The Protein Kinase Double-Stranded RNA-Dependent (PKR) Enhances Protection against Disease Cause by a Non-Viral Pathogen

PKR is well characterized for its function in antiviral immunity. Using Toxoplasma gondii, we examined if PKR promotes resistance to disease caused by a non-viral pathogen. PKR ^−/− mice infected with T. gondii exhibited higher parasite load and worsened histopathology in the eye and brain compared to wild-type controls. Susceptibility to toxoplasmosis was not due to defective expression of IFN-γ, TNF-α, NOS2 or IL-6 in the retina and brain, differences in IL-10 expression in these organs or to impaired induction of T. gondii-reactive T cells. While macrophages/microglia with defective PKR signaling exhibited unimpaired anti- T. gondii activity in response to IFN-γ/TNF-α, these cells were unable to kill the parasite in response to CD40 stimulation. The TRAF6 binding site of CD40, but not the TRAF2,3 binding sites, was required for PKR phosphorylation in response to CD40 ligation in macrophages. TRAF6 co-immunoprecipitated with PKR upon CD40 ligation. TRAF6-PKR interaction appeared to be indirect, since TRAF6 co-immunoprecipitated with TRAF2 and TRAF2 co-immunoprecipitated with PKR, and deficiency of TRAF2 inhibited TRAF6-PKR co-immunoprecipitation as well as PKR phosphorylation induced by CD40 ligation. PKR was required for stimulation of autophagy, accumulation the autophagy molecule LC3 around the parasite, vacuole-lysosomal fusion and killing of T. gondii in CD40-activated macrophages and microglia. Thus, our findings identified PKR as a mediator of anti-microbial activity and promoter of protection against disease caused by a non-viral pathogen, revealed that PKR is activated by CD40 via TRAF6 and TRAF2, and positioned PKR as a link between CD40-TRAF signaling and stimulation of the autophagy pathway.

PKR was identified more than 30 years ago as an inhibitor of viral replication. It is unknown if PKR promotes protection against disease caused by non-viral pathogens. We addressed this question using Toxoplasma gondii, a major parasitic pathogen. T. gondii can cause cerebral and/or eye disease primarily in immunosuppressed patients and newborns. After infection with T. gondii, PKR-deficient mice exhibited high parasite loads in the eye and brain and were more susceptible to ocular and cerebral toxoplasmosis.
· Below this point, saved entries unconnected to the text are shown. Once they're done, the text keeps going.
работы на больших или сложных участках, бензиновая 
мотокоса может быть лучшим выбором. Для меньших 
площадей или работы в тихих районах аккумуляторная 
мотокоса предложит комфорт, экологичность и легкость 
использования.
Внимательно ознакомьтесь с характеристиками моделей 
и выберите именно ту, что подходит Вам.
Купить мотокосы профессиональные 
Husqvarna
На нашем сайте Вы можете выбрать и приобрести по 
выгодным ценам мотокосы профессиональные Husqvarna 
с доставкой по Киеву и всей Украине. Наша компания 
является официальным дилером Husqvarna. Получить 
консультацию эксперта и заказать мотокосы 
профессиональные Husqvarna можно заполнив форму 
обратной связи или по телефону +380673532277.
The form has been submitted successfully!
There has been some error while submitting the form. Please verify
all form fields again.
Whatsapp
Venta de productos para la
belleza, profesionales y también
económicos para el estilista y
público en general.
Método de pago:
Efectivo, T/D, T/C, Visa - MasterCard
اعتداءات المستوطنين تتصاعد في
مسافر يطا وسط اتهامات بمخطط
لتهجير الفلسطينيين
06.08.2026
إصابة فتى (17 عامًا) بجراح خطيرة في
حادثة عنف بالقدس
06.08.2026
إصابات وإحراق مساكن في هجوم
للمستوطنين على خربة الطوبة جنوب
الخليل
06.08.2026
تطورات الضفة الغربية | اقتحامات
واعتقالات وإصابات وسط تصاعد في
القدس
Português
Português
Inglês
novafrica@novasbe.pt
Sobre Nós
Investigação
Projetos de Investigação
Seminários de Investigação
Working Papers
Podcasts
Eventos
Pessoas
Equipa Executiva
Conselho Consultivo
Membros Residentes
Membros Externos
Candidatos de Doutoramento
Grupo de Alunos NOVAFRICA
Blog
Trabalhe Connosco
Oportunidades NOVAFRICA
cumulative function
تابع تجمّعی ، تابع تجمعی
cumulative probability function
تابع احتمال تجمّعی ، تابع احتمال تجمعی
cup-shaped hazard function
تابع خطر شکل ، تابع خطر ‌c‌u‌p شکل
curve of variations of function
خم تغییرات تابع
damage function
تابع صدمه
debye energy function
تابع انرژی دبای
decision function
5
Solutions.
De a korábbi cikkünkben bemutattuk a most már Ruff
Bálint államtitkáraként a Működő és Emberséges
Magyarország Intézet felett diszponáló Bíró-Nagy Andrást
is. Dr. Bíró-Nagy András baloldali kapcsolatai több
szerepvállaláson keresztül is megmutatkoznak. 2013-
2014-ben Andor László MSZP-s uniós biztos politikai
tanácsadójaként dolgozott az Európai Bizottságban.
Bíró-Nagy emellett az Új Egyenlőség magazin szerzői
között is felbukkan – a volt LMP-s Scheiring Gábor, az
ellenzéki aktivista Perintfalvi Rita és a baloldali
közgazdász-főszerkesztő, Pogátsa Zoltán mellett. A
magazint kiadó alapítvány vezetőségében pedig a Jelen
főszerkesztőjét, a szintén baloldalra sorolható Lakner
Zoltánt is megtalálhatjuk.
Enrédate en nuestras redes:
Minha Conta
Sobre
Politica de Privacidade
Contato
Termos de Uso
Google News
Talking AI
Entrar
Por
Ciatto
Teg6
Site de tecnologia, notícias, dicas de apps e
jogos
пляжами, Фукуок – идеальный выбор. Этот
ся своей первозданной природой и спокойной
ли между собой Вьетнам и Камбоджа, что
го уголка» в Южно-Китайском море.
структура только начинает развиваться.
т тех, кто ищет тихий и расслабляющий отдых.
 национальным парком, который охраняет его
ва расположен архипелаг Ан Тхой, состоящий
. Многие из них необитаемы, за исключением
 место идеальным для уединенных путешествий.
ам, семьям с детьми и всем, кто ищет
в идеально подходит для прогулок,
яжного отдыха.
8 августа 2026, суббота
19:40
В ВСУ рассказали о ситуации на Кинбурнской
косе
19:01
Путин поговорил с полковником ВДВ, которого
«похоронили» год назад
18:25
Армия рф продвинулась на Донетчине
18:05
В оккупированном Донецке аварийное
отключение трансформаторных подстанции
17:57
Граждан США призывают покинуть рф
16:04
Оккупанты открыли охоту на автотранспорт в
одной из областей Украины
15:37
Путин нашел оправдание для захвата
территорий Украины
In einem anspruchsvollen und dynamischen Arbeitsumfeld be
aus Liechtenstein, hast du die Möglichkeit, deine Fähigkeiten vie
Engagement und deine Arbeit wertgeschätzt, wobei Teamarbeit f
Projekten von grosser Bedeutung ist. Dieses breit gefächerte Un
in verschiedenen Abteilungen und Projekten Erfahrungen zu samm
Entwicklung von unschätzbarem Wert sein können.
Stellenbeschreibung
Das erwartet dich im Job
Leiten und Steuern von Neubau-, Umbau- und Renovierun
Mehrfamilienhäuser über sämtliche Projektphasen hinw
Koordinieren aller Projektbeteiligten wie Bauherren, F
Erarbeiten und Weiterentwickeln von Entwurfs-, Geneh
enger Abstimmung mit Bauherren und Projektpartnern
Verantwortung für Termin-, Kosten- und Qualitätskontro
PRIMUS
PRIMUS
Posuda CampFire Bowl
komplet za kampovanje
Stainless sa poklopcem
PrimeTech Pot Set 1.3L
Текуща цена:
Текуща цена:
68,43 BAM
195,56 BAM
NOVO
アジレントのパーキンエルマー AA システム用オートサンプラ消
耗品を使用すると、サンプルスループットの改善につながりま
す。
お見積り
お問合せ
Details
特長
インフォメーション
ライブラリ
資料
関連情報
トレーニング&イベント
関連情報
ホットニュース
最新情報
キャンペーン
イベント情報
Macrophages and microglia are important effectors of protection against T. gondii. These cells required PKR signaling to kill the parasite in response to stimulation via CD40, a molecule that promotes protection against ocular and cerebral toxoplasmosis. CD40 functioned only through its TRAF6 binding site to activate PKR, but this process was also dependent on TRAF2 where this molecule likely acted as an intermediary that promoted TRAF6-PKR association and PKR activation. PKR linked CD40-TRAF signaling to stimulation of the autophagy pathway and T. gondii killing. Our studies identified a previously unappreciated role of PKR as mediator of anti-microbial activity and promoter of resistance against disease caused by a non-viral pathogen, as well as provided new insight on the molecular link between CD40 and PKR.